British model Jerry Hall was on hand to help debut one of the world’s rarest diamonds at the London Natural History Museum; the Sun Drop diamond.
Weighing 110 carats total, this pear shaped, bright yellow diamond will go on display to the public tomorrow for a limited amount of time, and is on loan from Cora International, a diamond manufacturer.
“I’ve never seen a stone such as this,” Alan Hart, the Natural History Museum’s minerals curator, told BBC News. “A one carat diamond is what most people are familiar with, and are really pleased to own. You can see how exceptional this diamond is.”

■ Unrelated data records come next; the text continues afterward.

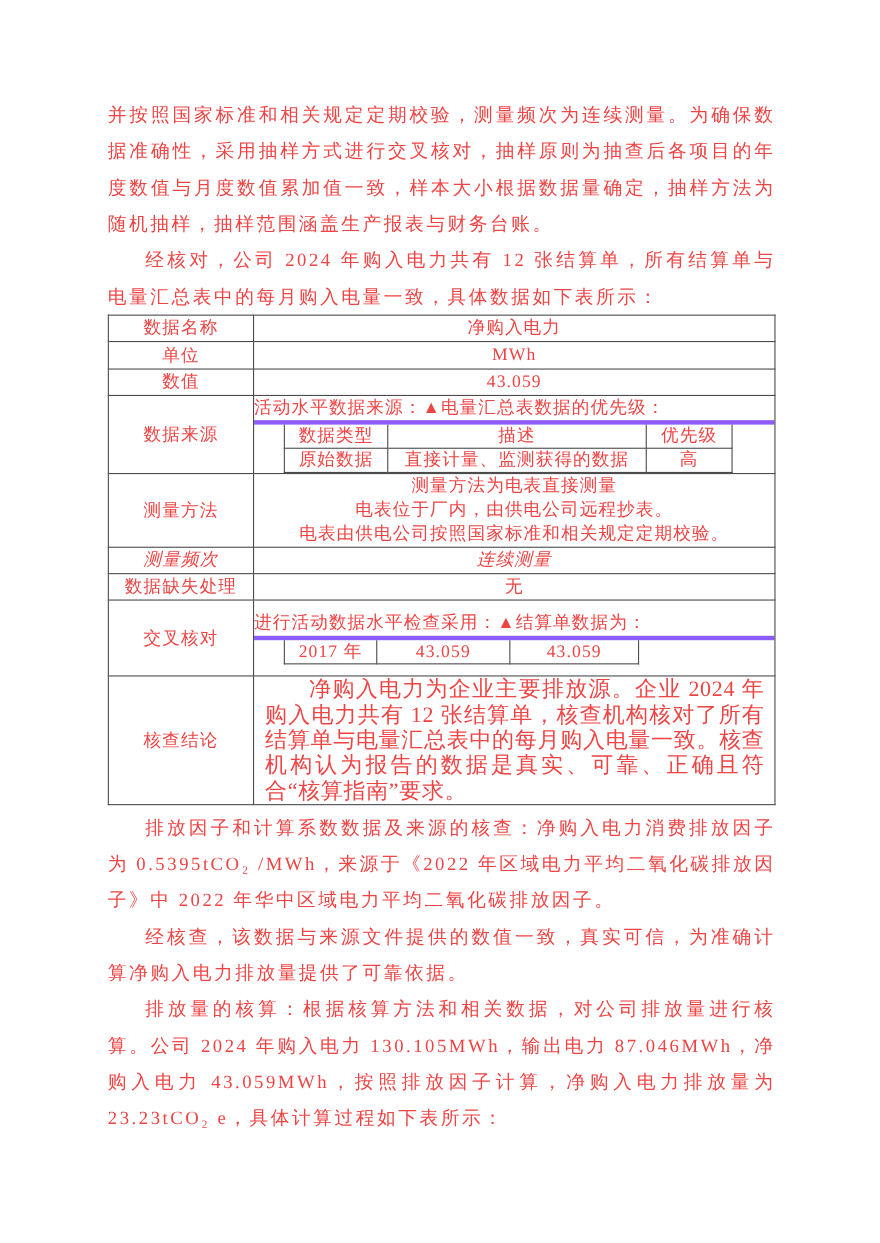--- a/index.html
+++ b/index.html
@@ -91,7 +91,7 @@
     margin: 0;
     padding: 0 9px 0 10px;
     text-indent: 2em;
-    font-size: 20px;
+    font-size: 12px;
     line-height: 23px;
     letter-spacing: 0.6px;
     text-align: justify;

The color of a diamond is the result of the presence of other substances or structural differences, such as with pink diamonds, whose color is created by structural defects. Blue diamonds, on the other hand, are created by small amounts of boron, and exposure to radiation at some point during formation will result in a green tint.
Yellow diamonds, like the Sun Drop, though are created by traces of nitrogen in the carbon, rendering strong colors unusual, and large stones with high levels of color are extremely rare.
According to Hart, diamonds with a strong hue represent only a small amount of all natural diamonds in the world, and the brightness and large size of the Sun Drop diamond make it the world’s largest yellow diamond.
“In addition, extremely large diamonds with exceptional colors are historically significant as so few exist, so we are delighted to be able to show the Cora Sun-Drop to our visitors,” Hart said.
The Sun Drop will be on display in ‘The Vault” at the museum, which already include the Devonshire Emerald, the Aurora Pyramid of Hope – a world-class collection of 296 naturally colored diamonds – Heron-Allen’s cursed amethyst and the Nakhla, an extremely rare Martian meteorite.